Shelby Steele to NFL Anthem Protesters: ‘Oppression of Black People Is over With’

Anthem Protests
AP Photo/Matt Dunham

Hoover Institution Fellow Shelby Steele has a message for NFL players who are protesting the supposed oppression of black people during the national anthem. Steele says that the “oppression of black people is over with.”

During an appearance on the Fox News Channel Sunday night, Steele told host Mark Levin what he thinks of the anthem protesters cause.

“I think the central issue is the fact that oppression of black people is over with,” Steele told Levin. The Fox News host replayed parts of the Steele interview on his national radio show Monday night.

When former San Francisco 49ers quarterback Colin Kaepernick started the anthem-kneeling movement in the summer of 2016, he said, “I am not going to stand up to show pride in a flag for a country that oppresses black people and people of color.”

The 72-year-old Steele knows what the oppression of black people looks like from having grown up around it.

“When I grew up, we never thought there would be an end to oppression,” said Steele, a Chicago-native. “I remember being a teenager, I never thought that I’d live in a society that wasn’t segregated. It happened.”

Many players say they are protesting “social injustice.”

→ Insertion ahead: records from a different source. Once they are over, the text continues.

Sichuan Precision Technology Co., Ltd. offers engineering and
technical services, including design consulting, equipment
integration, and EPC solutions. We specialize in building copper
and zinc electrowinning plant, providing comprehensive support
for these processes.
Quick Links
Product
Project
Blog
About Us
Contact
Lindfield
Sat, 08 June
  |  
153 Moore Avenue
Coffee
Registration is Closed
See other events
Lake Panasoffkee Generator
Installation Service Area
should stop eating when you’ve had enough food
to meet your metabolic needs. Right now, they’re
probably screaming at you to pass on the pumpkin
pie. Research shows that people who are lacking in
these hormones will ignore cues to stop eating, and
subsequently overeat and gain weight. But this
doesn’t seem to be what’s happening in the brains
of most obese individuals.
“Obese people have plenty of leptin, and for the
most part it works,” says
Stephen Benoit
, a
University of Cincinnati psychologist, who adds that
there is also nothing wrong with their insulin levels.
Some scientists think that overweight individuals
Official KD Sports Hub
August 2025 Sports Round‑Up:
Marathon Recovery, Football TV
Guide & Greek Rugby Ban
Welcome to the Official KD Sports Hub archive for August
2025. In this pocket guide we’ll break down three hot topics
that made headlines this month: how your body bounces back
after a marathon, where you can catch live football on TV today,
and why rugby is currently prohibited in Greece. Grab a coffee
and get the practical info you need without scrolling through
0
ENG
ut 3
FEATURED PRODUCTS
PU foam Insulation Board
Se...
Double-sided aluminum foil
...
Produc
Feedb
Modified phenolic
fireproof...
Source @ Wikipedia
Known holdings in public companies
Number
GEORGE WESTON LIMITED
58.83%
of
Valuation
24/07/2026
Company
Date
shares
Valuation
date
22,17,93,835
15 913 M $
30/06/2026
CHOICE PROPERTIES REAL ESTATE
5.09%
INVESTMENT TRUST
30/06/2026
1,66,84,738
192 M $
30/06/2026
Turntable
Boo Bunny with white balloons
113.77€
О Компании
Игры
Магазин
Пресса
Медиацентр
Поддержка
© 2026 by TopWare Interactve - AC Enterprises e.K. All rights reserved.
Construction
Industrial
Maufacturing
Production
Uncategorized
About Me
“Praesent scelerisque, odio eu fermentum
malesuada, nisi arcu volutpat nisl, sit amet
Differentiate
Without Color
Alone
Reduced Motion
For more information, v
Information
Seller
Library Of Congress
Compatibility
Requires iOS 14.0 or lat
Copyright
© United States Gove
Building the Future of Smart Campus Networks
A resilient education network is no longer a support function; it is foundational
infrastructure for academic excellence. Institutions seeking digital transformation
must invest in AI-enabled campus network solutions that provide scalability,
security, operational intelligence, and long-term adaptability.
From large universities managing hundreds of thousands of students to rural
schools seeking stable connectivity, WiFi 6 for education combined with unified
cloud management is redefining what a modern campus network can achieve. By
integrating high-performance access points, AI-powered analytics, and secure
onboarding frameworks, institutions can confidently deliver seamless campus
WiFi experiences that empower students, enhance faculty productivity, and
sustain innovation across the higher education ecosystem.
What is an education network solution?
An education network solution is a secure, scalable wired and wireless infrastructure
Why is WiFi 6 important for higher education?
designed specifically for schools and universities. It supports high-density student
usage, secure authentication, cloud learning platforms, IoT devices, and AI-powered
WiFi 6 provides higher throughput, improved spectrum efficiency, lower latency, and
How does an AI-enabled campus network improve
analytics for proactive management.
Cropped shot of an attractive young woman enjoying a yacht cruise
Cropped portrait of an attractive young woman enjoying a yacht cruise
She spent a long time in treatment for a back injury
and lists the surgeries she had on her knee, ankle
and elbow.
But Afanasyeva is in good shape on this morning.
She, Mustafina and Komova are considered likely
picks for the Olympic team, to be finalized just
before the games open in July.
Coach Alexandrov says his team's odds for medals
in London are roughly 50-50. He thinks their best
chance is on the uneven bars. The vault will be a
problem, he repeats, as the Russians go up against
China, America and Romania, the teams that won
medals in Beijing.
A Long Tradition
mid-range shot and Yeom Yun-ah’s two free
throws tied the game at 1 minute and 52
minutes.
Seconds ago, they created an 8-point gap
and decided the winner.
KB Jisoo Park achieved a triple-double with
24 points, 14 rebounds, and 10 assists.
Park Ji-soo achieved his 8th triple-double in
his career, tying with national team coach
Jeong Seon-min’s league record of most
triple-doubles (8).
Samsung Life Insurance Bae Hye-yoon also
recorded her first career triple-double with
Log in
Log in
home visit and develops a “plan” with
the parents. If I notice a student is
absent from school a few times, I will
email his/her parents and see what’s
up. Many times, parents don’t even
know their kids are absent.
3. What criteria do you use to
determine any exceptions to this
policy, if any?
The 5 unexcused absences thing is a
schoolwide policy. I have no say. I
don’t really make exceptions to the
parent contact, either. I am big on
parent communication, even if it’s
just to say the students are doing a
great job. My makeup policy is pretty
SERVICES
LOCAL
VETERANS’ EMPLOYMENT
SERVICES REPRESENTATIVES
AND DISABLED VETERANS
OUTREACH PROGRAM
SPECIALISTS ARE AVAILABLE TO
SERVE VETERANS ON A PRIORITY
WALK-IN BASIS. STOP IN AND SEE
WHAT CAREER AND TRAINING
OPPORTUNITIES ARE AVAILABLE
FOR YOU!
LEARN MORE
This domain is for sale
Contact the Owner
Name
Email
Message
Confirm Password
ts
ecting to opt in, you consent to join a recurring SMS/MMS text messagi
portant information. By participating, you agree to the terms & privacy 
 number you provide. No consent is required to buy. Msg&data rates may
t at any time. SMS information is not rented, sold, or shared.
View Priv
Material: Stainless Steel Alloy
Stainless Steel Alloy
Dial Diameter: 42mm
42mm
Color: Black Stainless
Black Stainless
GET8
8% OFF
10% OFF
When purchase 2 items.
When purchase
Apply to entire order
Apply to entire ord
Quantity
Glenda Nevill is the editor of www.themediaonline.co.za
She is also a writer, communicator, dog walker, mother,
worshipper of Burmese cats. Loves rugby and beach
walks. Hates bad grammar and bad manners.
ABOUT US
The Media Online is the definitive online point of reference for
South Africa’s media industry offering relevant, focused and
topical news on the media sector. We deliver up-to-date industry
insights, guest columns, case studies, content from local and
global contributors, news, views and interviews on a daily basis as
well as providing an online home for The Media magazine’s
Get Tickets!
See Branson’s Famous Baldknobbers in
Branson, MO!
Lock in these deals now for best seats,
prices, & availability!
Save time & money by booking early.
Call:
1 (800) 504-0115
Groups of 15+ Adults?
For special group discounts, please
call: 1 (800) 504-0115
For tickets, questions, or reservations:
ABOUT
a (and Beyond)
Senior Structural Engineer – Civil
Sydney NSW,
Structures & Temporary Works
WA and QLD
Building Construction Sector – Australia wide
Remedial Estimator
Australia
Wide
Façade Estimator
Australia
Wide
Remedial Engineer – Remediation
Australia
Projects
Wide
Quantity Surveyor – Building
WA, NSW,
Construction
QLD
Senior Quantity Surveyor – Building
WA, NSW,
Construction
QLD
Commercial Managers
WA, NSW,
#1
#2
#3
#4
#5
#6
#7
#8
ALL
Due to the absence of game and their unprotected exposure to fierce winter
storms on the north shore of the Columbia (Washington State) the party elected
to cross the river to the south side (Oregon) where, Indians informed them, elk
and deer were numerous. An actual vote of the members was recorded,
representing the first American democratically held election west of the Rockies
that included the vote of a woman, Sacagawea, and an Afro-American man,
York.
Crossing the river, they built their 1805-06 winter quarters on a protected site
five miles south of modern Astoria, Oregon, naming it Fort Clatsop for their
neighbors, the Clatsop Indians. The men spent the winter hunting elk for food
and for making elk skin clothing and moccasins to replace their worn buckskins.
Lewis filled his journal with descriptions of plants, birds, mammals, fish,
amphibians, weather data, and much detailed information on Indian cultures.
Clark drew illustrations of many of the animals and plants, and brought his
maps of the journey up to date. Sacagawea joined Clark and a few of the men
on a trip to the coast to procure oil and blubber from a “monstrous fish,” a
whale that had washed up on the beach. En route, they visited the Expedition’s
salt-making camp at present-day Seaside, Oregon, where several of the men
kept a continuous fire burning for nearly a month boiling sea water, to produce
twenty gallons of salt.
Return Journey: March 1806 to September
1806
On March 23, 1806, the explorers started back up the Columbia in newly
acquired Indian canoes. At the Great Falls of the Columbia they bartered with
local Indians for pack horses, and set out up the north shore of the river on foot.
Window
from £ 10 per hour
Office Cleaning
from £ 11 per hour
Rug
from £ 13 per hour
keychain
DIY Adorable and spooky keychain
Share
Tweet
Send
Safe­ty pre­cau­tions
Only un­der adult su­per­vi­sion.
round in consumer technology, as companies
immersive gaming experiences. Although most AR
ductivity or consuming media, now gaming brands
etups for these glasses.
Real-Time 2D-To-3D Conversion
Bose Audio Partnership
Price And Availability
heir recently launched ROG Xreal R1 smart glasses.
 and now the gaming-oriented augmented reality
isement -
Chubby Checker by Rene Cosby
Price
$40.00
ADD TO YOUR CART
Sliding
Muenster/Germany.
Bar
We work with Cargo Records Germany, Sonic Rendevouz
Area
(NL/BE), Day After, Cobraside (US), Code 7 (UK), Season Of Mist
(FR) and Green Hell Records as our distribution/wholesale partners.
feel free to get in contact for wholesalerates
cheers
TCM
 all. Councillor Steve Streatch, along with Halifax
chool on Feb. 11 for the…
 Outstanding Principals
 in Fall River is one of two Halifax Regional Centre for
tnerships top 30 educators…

“We’re using our platform and our space to do our part, to raise  awareness [on] the social injustices that are going on in our country,” New Orleans Saints linebacker Demario Davis said recently.

Steele isn’t sure what “social injustices” the players are protesting.

“You’ve got all the social justice you need,” Steele told Levin. “Again, I’ve lived through segregation. The freedom we have today is absolutely remarkable and as a people have not yet absorbed, we have not absorbed the fact that our problem is no longer racism, our problem is freedom. We have to learn to deal with freedom and the only way to do that is we have to be grounded in individual responsibility, that is the only chance you have freedom is take charge of your life and make a life for yourself.”

What does Steele mean by “we have to learn to deal with freedom?”

“We lived under oppression and adapted to dealing with the fact that freedoms were going to be cut off. They had to somehow make a life within all those restrictions and they did. Black American culture is nothing less than heroic. They evolved. Look at the contribution in music and so forth, achieved great things.

“The one thing we never had to do was deal with freedom. That was precisely the thing we were denied. So that isn’t in our culture, a vivid, clear sense as of what it would have been if we were truly free. But we are free now and freedom is a burden, as existentialists rightfully say, it’s a difficulty. It puts the individual in the position of being much more responsible for themselves, their own development as individuals, and that’s new for us.”

So why does Steele think players are protesting?

“They’re just stuck,” Steele said. “One of the ways we adapted to not being free was to think that our group identity, being black and being down with the cause, that’s the way we’re going to get it. Unity was everything. And if you are authentically black, you are going to do what blacks have always done to one degree or another – you are going to protest. Well the irony is you are making $15 million-a-year, you are making vast amounts of money, successful in every way.

“There is nothing for you to protest, nothing.”